Australians have rallied behind the idea of standing up to China. Despite the economic costs of fighting with its major customer and the security risks of challenging an emerging world power, the Australian public is right behind this strategy. The reversal in popularity of China and its leader—while a global phenomenon—is most pronounced in Australia, where China has gone from the penthouse to the outhouse.

But chasing this popular support as an electoral dividend is as foolish as it is done in bad faith. Regrettably in politics today—an era of blue teams and red teams—most policy ideas are dead on arrival as the base of both sides lock in on the position their team captains select.

It is therefore likely that Australians have united around this approach because the politicians did so first. If the question of national security descends into the stuff of Canberra food fights, the consensus will quickly evaporate as partisan politics take over. The hard work of so many will be wasted, and all hope will be lost.
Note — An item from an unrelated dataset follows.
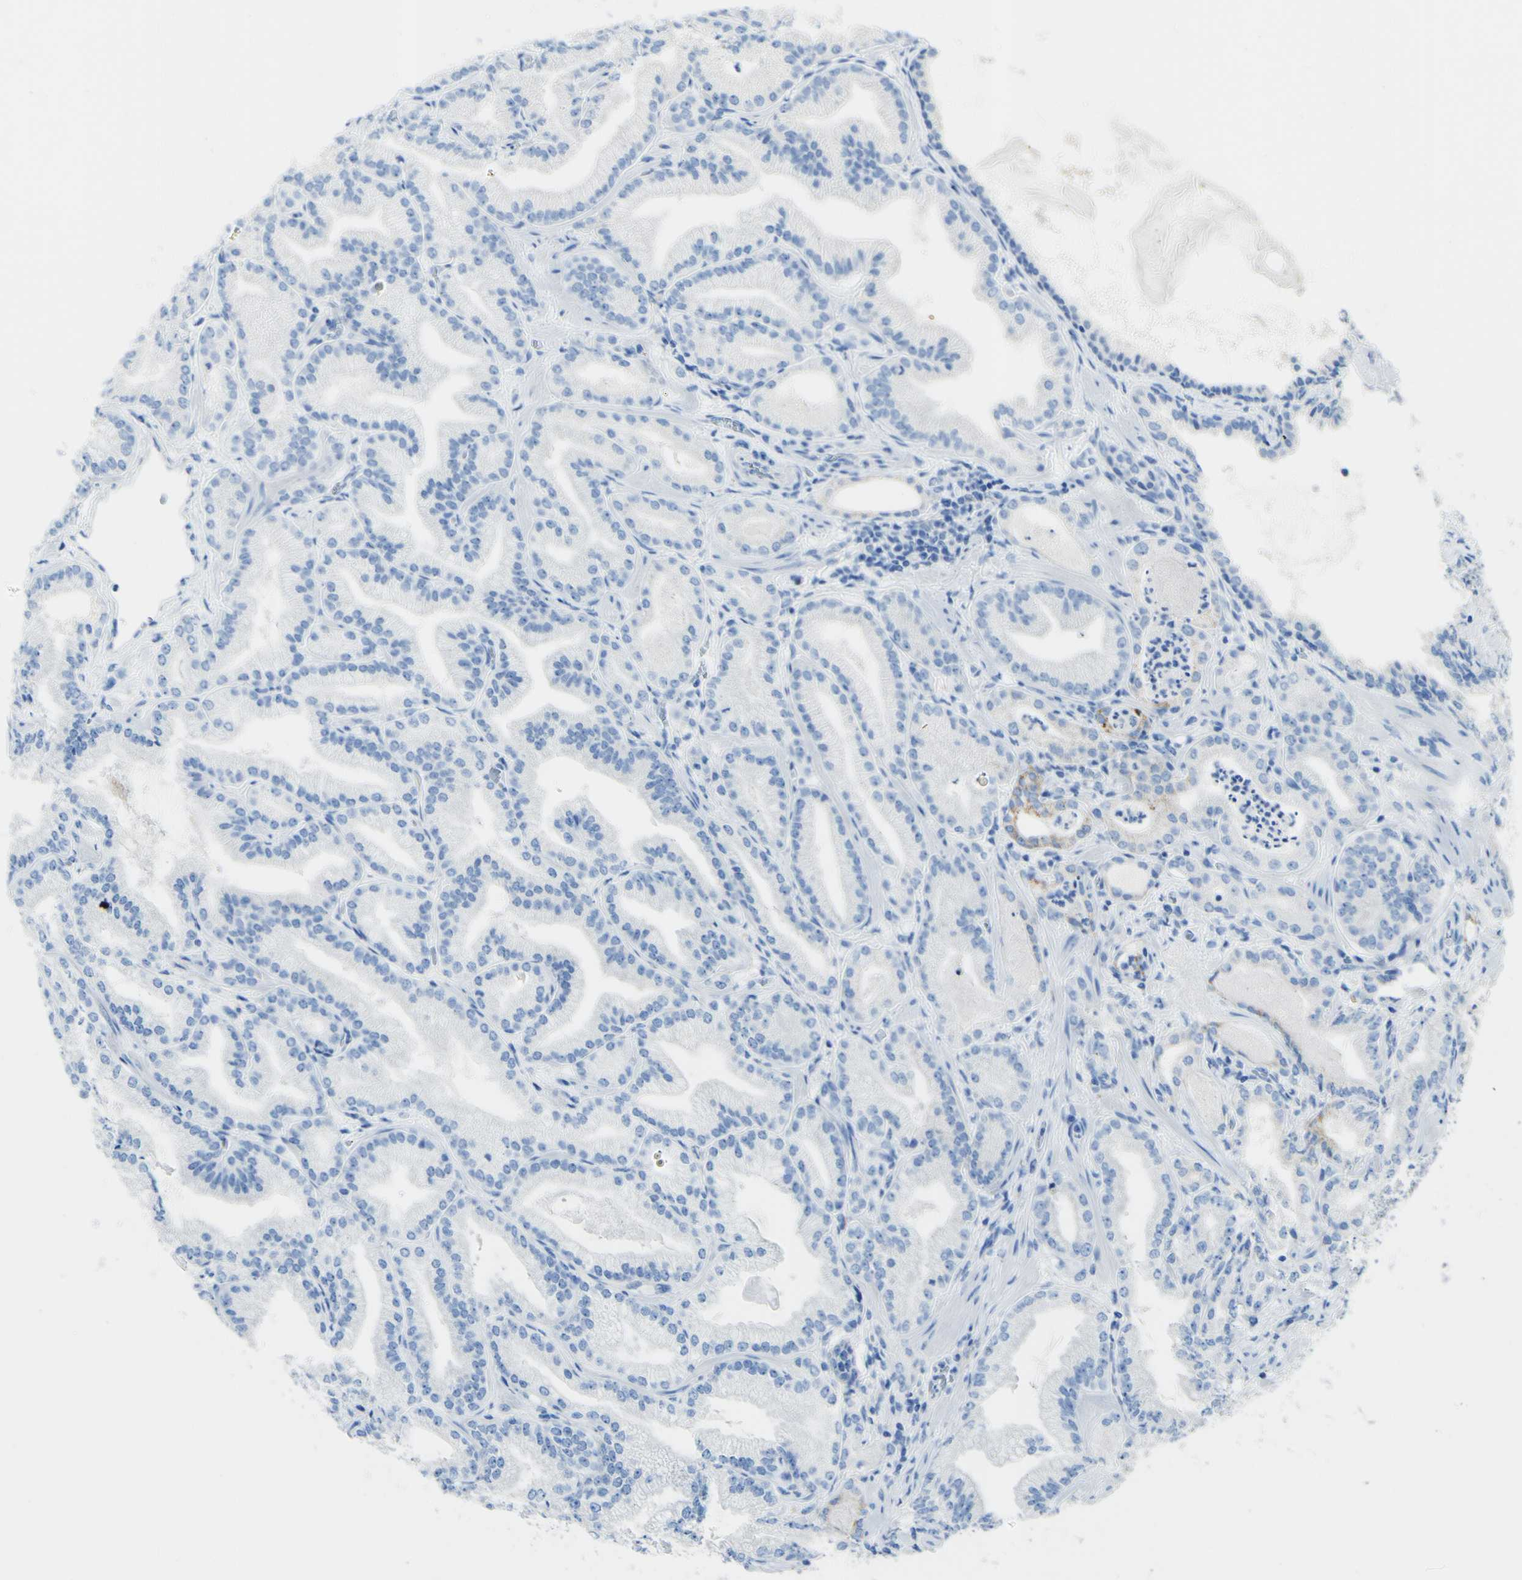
{"staining": {"intensity": "weak", "quantity": "<25%", "location": "cytoplasmic/membranous"}, "tissue": "prostate cancer", "cell_type": "Tumor cells", "image_type": "cancer", "snomed": [{"axis": "morphology", "description": "Adenocarcinoma, Low grade"}, {"axis": "topography", "description": "Prostate"}], "caption": "An immunohistochemistry (IHC) histopathology image of adenocarcinoma (low-grade) (prostate) is shown. There is no staining in tumor cells of adenocarcinoma (low-grade) (prostate).", "gene": "FGF4", "patient": {"sex": "male", "age": 59}}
As a Labor member responsible for helping to set party policy, I am not afraid to say the government has most of the substance—if not the style—of its approach right. I’ve also argued against people on either side of politics who don’t want to accept the new reality of Chinese President Xi Jinping’s Chinese Communist Party. But that’s what makes this accusation so galling and unbecoming of a prime minister.

For the better part of six years, Australia has navigated the choppy waters of its relationship with Xi’s China with marked success. Despite enormous pressure, the government has not buckled while it doggedly assembled a policy suite to counter Beijing’s aggression. Although Labor has critiqued its methods at times—for example, the messy call for an investigation into the origins of COVID-19—the opposition has stood with the government on all questions of substance. Notwithstanding the clear merits of the so-called AUKUS deal, Labor’s critique of the government’s handling of the submarine tender process—one of the largest financial deals in Australia’s history—has been restrained and constructive. Questions related to the growing capability gap, cost overruns, and diplomatic fallouts have not been overly politicized.

Australia is rightly seen as being at the forefront of resisting CCP bullying. Much of that response has been driven by a strong bipartisan policy. Foreign interference laws, AUKUS, the banning of Huawei from the 5G network—all of these have been strongly supported by the Labor Party. This has allowed Australia to present a united front to its far larger bully while also allowing the government to confidently coordinate with other Indo-Pacific nations.

In fact, it was Labor under former leader Bill Shorten that led the charge to prevent Australia from allowing the extradition of Chinese nationals back to the mainland for trial. Despite CCP threats, Shorten stood firm, and the government eventually agreed to scrap the treaty.

As Burgess carefully noted, the prime minister has blown this very consensus wide open. Even if Morrison rides to victory via this unpleasant tactic, Australia’s national security will be weaker purely because it is less united politically.

Like other nations, Australia has a very real problem on its hands when it comes to resisting the assertive demands of its No. 1 trading partner. But politicizing this issue will make it worse, not better.

Morrison is right to declare democracies are facing a coalition of autocracies—lead by Xi and Russian President Vladimir Putin—that seek to destroy them. Initiatives—such as the Quadrilateral Security Dialogue, AUKUS, and deeper bilateral links with Asian democracies, such as Japan—are vital to Australia’s national interests and will promote peace in the Indo-Pacific.

But Morrison’s desperate tactics undermine the very civic unity needed to prevail in this struggle. If democracies unite around the world but fray from within, then the autocrats’ work will be complete.